3DAE: Binaural Quality Assessment for Audio Novel View Synthesis with Spatial Maps and Benchmark
This framework provides interpretable failure-mode summaries and visual maps, which are crucial for developers optimizing audio novel-view synthesis models.
This paper introduces a diagnostic framework, 3DAE, for evaluating binaural quality in audio novel view synthesis by generating time-frequency audio error maps for various parameters like magnitude, ILD, and IPD. Applying this framework to ViGAS outputs on Replay-NVAS and SoundSpaces datasets revealed distinct failure modes: temporal misalignment on Replay-NVAS and ILD mismatch on SoundSpaces.

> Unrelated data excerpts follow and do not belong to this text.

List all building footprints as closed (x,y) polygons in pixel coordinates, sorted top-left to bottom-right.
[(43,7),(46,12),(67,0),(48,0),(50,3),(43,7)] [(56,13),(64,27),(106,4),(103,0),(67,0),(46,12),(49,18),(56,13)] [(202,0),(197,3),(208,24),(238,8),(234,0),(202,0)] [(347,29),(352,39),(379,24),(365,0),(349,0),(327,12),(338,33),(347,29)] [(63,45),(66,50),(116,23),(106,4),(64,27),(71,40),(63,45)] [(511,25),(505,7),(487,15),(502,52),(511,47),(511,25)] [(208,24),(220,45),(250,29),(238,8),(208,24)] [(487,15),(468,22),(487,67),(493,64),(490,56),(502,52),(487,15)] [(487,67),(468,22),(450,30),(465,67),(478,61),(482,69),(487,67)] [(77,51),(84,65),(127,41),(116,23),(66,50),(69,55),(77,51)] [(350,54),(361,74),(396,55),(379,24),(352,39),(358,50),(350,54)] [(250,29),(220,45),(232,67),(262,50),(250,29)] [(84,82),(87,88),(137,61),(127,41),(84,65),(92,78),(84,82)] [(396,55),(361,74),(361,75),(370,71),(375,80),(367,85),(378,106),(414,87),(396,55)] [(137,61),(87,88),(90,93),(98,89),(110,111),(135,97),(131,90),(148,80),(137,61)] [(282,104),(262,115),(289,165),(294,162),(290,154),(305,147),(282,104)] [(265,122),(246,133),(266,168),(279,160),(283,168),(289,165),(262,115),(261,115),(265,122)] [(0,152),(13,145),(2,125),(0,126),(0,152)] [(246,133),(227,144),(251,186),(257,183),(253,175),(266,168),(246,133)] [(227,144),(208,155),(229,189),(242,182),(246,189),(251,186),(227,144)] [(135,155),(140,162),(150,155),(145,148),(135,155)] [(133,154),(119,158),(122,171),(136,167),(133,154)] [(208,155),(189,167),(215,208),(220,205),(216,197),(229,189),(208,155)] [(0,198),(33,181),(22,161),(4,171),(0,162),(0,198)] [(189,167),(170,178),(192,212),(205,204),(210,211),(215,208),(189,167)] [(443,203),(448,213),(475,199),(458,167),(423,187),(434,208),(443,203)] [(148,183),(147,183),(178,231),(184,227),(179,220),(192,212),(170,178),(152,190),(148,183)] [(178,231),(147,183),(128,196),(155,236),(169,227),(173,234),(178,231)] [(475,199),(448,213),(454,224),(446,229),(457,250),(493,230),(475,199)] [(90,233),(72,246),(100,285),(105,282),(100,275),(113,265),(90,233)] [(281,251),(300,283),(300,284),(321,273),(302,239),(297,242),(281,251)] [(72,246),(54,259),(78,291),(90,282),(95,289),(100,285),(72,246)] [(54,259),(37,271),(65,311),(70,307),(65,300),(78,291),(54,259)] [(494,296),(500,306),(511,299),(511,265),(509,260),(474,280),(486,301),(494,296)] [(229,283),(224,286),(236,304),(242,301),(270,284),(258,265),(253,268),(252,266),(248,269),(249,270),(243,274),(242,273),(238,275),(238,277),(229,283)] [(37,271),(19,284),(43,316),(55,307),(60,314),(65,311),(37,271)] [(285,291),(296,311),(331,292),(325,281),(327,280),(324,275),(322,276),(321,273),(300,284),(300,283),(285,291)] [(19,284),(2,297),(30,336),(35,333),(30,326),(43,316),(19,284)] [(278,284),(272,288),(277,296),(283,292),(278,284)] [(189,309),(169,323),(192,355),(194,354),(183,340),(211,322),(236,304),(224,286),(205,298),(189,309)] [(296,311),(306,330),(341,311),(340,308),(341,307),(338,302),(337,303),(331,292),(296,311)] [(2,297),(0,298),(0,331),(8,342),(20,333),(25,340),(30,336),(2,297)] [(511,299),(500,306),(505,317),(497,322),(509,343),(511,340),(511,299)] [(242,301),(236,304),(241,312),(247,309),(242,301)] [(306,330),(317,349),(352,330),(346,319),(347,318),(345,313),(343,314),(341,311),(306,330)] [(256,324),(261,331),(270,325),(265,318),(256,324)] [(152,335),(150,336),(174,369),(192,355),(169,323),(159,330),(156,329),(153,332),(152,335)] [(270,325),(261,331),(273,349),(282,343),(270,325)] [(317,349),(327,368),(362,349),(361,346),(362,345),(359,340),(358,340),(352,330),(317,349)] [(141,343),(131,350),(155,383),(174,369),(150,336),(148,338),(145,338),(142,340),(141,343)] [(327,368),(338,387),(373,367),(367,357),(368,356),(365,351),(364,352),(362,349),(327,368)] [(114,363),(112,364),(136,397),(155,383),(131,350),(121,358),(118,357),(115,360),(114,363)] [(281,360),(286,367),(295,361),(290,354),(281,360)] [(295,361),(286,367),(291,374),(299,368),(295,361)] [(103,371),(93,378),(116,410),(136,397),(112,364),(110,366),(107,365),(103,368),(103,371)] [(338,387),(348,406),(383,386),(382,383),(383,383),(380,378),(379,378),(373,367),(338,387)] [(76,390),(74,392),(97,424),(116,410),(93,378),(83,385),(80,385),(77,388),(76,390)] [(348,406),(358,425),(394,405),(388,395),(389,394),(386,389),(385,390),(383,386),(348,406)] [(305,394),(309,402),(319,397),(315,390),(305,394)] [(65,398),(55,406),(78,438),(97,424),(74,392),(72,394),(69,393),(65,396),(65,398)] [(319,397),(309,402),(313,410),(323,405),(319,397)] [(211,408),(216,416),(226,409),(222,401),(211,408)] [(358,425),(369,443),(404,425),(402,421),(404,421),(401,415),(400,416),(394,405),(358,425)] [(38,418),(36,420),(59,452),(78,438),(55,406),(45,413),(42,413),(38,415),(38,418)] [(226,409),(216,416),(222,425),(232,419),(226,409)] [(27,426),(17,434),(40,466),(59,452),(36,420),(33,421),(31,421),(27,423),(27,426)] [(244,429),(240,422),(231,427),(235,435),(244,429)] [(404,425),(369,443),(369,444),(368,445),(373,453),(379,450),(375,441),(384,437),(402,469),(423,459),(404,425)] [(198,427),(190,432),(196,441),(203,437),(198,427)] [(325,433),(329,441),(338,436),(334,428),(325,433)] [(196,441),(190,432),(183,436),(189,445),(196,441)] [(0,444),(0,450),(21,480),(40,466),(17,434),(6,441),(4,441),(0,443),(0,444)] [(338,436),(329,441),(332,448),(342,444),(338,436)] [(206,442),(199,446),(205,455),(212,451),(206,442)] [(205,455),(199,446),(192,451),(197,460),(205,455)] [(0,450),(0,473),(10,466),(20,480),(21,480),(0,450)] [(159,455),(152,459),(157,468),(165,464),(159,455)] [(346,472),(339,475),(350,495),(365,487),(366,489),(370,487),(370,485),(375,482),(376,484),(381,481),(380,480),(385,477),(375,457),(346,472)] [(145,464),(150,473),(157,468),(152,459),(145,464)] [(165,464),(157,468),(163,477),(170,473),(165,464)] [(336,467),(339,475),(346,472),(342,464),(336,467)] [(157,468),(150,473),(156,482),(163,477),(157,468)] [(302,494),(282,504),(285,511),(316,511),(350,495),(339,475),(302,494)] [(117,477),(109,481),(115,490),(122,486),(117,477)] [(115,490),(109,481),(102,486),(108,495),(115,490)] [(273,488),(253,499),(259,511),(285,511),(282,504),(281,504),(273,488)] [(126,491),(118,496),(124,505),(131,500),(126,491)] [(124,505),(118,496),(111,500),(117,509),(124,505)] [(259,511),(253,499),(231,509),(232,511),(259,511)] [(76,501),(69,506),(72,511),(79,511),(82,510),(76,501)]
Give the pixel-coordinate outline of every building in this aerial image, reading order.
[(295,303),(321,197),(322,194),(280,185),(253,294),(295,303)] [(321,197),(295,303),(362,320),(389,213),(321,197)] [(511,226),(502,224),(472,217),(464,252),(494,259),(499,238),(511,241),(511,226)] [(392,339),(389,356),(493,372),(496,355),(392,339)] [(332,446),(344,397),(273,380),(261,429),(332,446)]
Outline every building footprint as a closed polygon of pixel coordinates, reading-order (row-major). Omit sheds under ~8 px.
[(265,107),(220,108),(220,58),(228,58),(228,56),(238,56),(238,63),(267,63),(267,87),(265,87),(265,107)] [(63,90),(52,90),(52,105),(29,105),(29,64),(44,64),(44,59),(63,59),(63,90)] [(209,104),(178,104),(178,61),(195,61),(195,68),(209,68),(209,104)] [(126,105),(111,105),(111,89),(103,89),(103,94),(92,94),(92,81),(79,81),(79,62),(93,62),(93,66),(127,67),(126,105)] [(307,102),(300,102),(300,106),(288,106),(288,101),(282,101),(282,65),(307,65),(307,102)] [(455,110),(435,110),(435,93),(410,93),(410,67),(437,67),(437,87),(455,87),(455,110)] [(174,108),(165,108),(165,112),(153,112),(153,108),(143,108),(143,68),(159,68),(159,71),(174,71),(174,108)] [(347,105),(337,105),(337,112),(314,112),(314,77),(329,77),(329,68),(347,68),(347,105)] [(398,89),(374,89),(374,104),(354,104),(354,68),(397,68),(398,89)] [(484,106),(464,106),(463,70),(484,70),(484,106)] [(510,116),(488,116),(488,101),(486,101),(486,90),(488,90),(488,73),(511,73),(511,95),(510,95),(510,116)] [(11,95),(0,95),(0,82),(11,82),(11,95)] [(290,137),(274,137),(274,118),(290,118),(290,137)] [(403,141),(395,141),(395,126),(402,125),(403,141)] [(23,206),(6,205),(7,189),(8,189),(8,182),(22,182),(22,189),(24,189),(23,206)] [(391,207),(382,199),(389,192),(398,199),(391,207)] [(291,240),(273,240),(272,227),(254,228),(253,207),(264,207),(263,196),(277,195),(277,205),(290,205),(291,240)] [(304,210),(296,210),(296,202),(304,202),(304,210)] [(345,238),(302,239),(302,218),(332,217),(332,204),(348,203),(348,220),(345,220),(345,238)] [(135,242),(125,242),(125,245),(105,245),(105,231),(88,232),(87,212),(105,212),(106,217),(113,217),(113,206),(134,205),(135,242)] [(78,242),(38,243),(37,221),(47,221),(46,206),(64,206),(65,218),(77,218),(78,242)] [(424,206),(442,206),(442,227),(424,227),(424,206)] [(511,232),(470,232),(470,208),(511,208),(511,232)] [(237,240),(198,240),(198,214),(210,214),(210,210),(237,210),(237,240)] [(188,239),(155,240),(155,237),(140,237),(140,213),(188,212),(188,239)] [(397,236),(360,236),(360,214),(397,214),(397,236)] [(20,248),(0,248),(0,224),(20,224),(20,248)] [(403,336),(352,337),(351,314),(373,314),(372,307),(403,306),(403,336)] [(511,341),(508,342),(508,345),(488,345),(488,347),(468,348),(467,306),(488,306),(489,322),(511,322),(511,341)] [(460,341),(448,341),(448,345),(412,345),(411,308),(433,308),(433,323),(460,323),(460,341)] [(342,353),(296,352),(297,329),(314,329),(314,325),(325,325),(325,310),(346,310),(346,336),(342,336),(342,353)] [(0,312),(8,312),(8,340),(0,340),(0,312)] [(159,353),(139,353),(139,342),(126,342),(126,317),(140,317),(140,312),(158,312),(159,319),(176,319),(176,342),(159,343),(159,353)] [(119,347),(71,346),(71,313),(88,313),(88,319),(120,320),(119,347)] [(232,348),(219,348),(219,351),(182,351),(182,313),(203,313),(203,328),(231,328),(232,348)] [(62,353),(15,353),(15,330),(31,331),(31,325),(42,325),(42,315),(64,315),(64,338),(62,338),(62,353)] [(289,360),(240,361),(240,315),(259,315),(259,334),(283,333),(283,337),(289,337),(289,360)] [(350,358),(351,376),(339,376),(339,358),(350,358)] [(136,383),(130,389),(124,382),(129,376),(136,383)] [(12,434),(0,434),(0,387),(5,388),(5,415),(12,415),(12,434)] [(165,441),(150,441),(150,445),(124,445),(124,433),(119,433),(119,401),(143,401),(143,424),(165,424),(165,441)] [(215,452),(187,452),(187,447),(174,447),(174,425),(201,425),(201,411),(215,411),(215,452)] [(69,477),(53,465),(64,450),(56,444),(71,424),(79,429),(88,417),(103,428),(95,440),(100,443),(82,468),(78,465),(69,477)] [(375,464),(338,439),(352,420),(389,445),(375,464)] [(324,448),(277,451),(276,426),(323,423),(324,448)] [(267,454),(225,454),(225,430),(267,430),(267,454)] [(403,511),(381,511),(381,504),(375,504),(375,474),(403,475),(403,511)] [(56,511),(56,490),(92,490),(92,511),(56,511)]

3D audio and novel-view acoustic synthesis models are usually evaluated with global metrics.However, global metrics often hide where and why binaural prediction fails. We propose a full-reference diagnostic framework that uses time-frequency audio error maps for magnitude, ILD, IPD, temporal alignment, loudness, and high-frequency failures, forming a 3D Audio Error Map (3DAE Map) for visual inspection. We frame these diagnostics into a model-agnostic benchmark, Spatial Audio Error Bench (3DAE Bench), which takes arbitrary ground-truth and predicted binaural pairs and reports the prediction quality of audio novel-view synthesis models. Experiments on ViGAS outputs over Replay-NVAS and SoundSpaces show different dominant failure modes: temporal misalignment on Replay-NVAS and ILD mismatch on SoundSpaces. Overall, the framework provides interpretable failure-mode summaries and intuitive visual maps for audio Novel-view-synthesis model development optimization.